Studio album by H-Town
- Released: 1993
- Recorded: 1992–93
- Genre: R&B
- Length: 42:10
- Label: Luke
- Producer: Bishop "Stick" Burrell

H-Town chronology
|  | Fever for da Flavor (1993) | Beggin' After Dark (1994) |

Singles from Fever for da Flavor
- "Knockin' da Boots" Released: March 11, 1993; "Lick U Up" Released: July 14, 1993; "Keepin' My Composure" Released: November 9, 1993; "Baby I Wanna" Released: February 21, 1994;

= Fever for da Flavor =

Fever for da Flavor is the debut studio album by the American R&B group H-Town. It was released in 1993 via Luke Records. It was produced primarily by Bishop "Stick" Burrell, with Uncle Luke serving as executive producer. The album peaked at number 16 on the Billboard 200 and topped the Top R&B Albums chart in the United States. It achieved Gold status by the Recording Industry Association of America on June 14, 1993, and went Platinum on August 18, 1993.

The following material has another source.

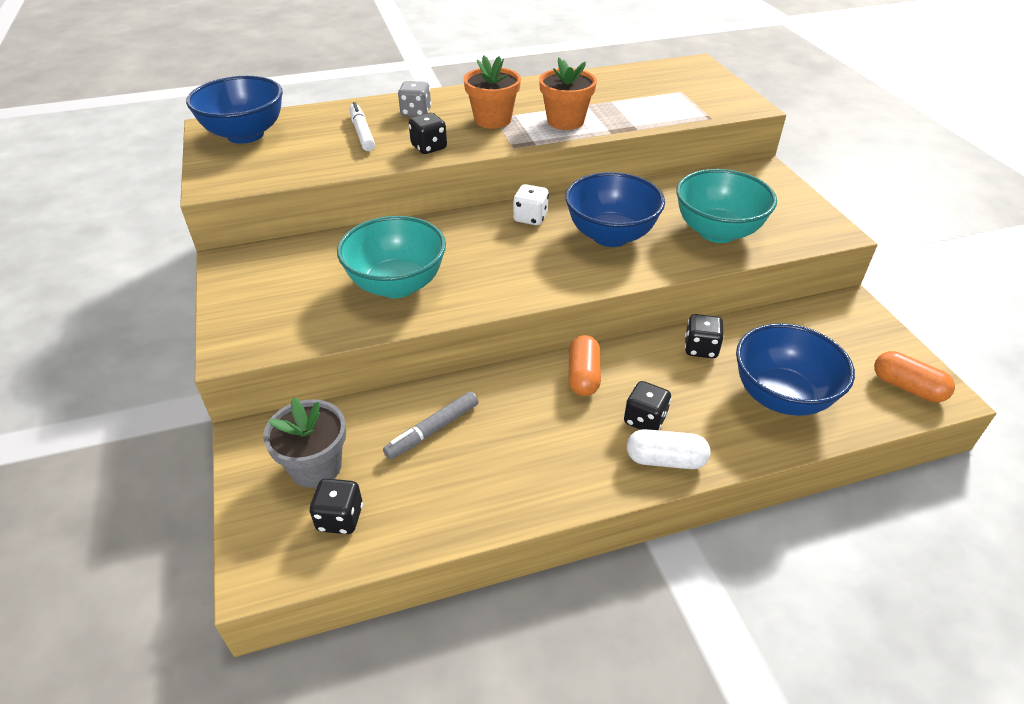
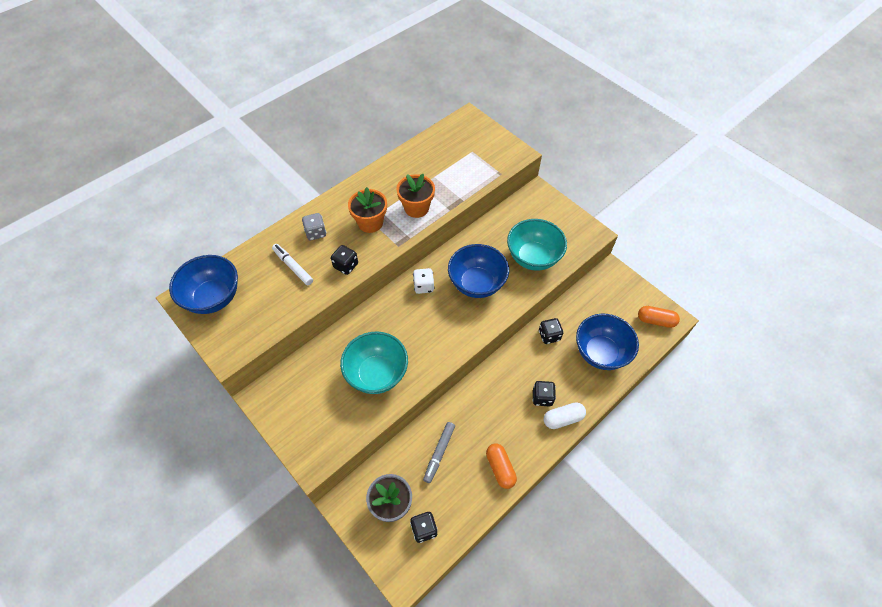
camera: 25 degrees left, 15 degrees up
(583, 376) = (498, 381): orange capsule -> orange capsule (500, 468)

The album's lead single "Knockin' da Boots" made it to number 3 on the Billboard Hot 100 and topped the Hot R&B Songs chart. The second single "Lick U Up" was a minor hit, reaching number 67 on the Billboard Hot 100 and number 21 on the Hot R&B Songs. H-Town promoted the album by participating in the Coca-Cola Tour, which also included LL Cool J, Naughty by Nature, SWV, Shai, and Silk.

==Critical reception==

The Sun Sentinel wrote that "the trio and producer Bishop Burrell Sr. do pen hook-laden numbers that front-man Dino Conner croons with uncommon conviction." The Baltimore Sun said that "these Houstonians do occasionally indulge in vocal overkill, particularly on salacious slow jams like 'Knockin' da Boots'." The Los Angeles Times noted that "it's a wonder they don't suffer whiplash after segueing from the religious solemnity of 'Interlude' to ... lust-driven jams."

The Colorado Springs Gazette-Telegraph concluded that "the disc is spotty and much of it sounds like a Keith Sweat or Alexander O'Neal release." The Gazette determined that "the songs are mostly over-synthesized." Rolling Stone opined that "refreshingly absent are the slickly produced tracks and overmixed vocals." The Star Tribune listed Fever for da Flavor among the best albums of 1993.

Professional ratings
Review scores
| Source | Rating |
| AllMusic | Star |
| The Gazette | D− |
| Los Angeles Times | Star |

==Track listing==

| No. | Title | Length |
|---|---|---|
| 1. | "Introduction" | 0:25 |
| 2. | "Can't Fade da H" | 3:44 |
| 3. | "Treat U Right" | 4:11 |
| 4. | "Fever for da Flavor" | 4:34 |
| 5. | "Sex Me" | 3:49 |
| 6. | "H-Town Bounce" | 3:41 |
| 7. | "Keepin' My Composure" | 3:35 |
| 8. | "Interlude" | 1:13 |
| 9. | "Lick U Up" | 5:34 |
| 10. | "Knockin' da Boots" | 5:31 |
| 11. | "Won't U Come Back" | 4:40 |
| 12. | "Baby I Wanna" | 5:14 |
| Total length: |  | 42:10 |

==Personnel==
- Keven "Dino" Conner – vocals, arranger (track 7)
- Solomon "Shazam" Conner – vocals, arranger (track 7)
- Darryl "G.I." Jackson – vocals, arranger (track 7)
- Angee Griffin – additional vocals (track 6)
- Vashonda – additional vocals (track 9)
- Gary King – guitar (track 7)
- Gary Williams – bass (track 7)
- Bishop "Stick" Burrell – producer (tracks: 1–6, 8–12), arranger, engineering
- John "Swift" Catalon – producer (track 7)
- Eddie Miller – engineering
- Ted Stein – engineering
- Luther "Luke" Campbell – executive producer
- Milton Mizell – art direction, design
- Mark Hartshorn – photography

==Charts==

| Chart (1993) | Peak position |
|---|---|
| US Billboard 200 | 16 |
| US Top R&B/Hip-Hop Albums (Billboard) | 1 |

- Singles

Year: Single; Peak position
US Pop: US R&B; US Dance
1993: "Knockin' da Boots"; 3; 1; 14
"Lick U Up": 67; 21; —
"Keepin' My Composure": —; 46; —

==Certifications==

| Region | Certification | Certified units/sales |
| United States (RIAA) | Platinum | 1,000,000^{^} |
^{^} Shipments figures based on certification alone.